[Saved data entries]
----
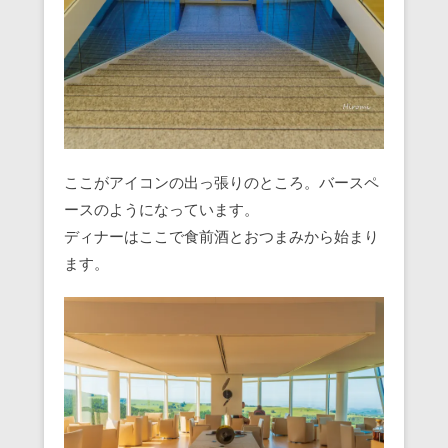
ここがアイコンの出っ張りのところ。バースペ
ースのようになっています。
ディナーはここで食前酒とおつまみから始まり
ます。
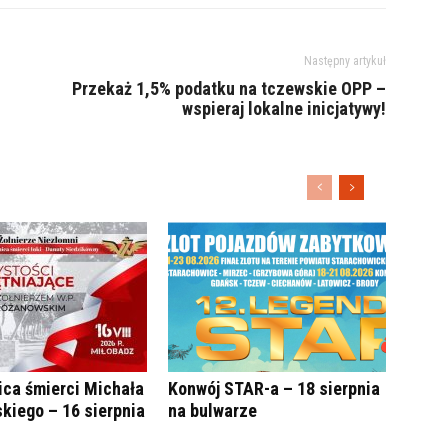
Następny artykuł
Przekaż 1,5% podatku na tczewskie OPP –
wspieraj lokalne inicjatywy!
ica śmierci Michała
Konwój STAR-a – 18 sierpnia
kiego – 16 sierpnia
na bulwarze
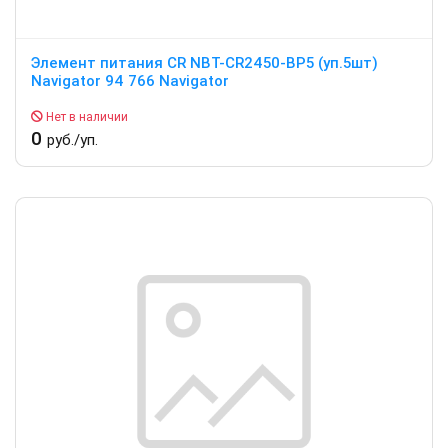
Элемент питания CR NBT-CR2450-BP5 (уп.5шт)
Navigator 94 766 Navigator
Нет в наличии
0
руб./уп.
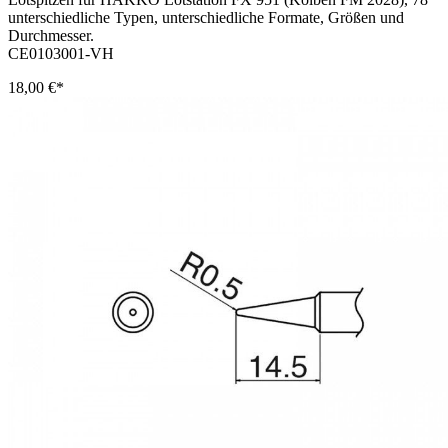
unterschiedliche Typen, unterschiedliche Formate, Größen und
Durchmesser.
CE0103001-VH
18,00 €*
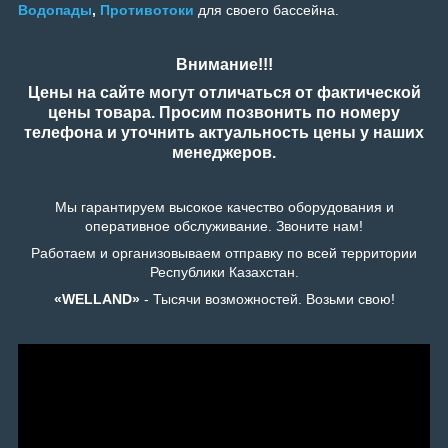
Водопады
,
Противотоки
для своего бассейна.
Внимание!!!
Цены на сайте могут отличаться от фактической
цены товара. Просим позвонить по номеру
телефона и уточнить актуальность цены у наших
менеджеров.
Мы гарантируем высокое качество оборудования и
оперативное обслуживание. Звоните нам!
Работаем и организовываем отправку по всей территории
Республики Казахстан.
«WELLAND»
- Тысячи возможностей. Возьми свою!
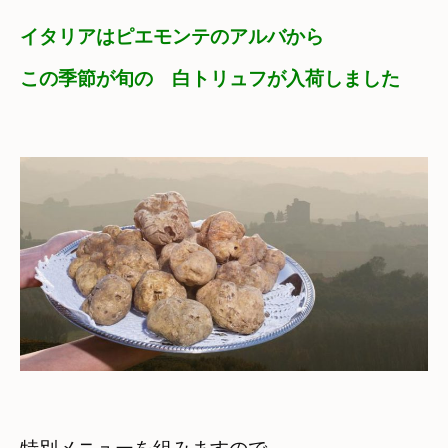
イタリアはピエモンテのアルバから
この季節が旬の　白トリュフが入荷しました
----
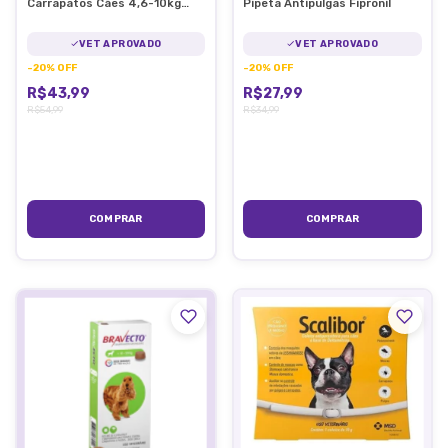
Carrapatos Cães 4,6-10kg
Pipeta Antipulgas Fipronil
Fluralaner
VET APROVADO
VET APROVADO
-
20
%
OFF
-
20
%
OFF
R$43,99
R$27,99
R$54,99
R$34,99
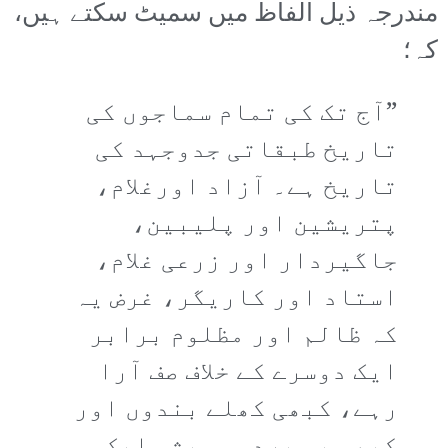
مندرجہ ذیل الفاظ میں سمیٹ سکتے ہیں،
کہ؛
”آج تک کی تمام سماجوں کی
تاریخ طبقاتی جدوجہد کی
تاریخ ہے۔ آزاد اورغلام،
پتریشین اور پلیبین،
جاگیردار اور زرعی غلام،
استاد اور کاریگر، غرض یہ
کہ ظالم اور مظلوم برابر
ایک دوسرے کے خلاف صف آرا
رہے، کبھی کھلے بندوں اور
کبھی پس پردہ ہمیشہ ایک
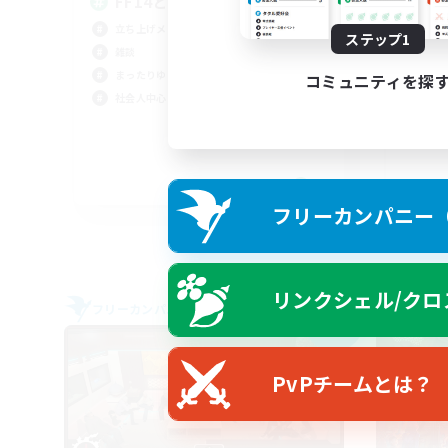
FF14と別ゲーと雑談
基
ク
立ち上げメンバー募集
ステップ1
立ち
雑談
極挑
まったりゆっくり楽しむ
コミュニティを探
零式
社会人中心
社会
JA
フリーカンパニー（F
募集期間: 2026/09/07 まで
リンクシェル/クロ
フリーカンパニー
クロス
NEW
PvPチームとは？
----
## AIM OF THE TASK
Provide the number of lines in the records above that contain the word "تاریخ", with no additional words.

## REPLY
2